** WHAT YOU WILL DO **
In the passage about leaving a job, reproduce word for word the part starting with "What have I" and going on through "you should be.".

** QUOTED PASSAGE **
And to save you reading the whole sorry story I will cut straight to the end of this story.  I won.  They tried all sorts of underhanded ideas but I sidestepped them all.  There was a little cleverness in some of their moves, but I managed to see through every one.  Not a few of them without the help of my very learned psychologist, he had seen similar situations and a few of their moves he was able to make me see where they were heading.  I am blessed to have had his guidance.  And so, in the end, I wanted out, I didn't want to work anywhere near this new breed.  And I got a nice pay-out.  And I walked out of that place, glad to have it behind me.  Shame though, I loved the job I had, but it doesnt exist any more, so I took my years of knowledge, my money (plus a nice chunk of theirs because they'd ignored basic employment law) and I left.

And I was happy.  And two months later I had an even better job than I had before.  The one I have now, working from home, a few hours a day, doing what I enjoy.  Ohhh I do believe in fate, when one door closes ... and all that. 

What have I learnt?  To believe. To go where your instincts lead.  Even if it's a bit scary, take that one step outside of your comfort zone.  And you'll be exactly where you should be.

(Saved data entries)
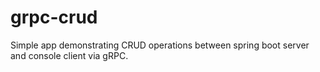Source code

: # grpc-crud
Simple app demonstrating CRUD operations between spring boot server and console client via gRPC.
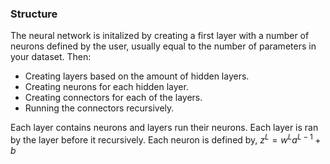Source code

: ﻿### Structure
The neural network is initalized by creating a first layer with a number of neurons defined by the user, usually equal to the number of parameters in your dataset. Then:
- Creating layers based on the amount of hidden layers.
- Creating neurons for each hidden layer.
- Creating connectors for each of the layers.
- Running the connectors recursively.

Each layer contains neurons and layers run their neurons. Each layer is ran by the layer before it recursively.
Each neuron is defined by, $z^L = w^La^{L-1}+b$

==

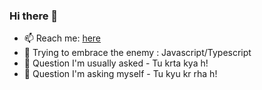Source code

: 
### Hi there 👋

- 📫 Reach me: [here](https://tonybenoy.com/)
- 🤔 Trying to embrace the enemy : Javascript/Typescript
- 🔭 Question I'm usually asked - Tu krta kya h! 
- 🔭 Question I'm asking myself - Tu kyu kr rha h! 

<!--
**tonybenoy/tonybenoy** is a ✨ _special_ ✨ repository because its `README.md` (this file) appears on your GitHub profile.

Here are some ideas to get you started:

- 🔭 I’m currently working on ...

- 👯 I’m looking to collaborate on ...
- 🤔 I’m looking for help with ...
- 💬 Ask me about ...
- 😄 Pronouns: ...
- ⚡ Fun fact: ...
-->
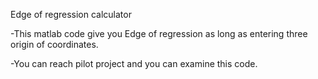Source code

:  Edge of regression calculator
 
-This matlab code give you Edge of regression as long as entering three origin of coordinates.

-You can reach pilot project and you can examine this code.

** ANSWER TO THIS EXERCISE **
What have I learnt?  To believe. To go where your instincts lead.  Even if it's a bit scary, take that one step outside of your comfort zone.  And you'll be exactly where you should be.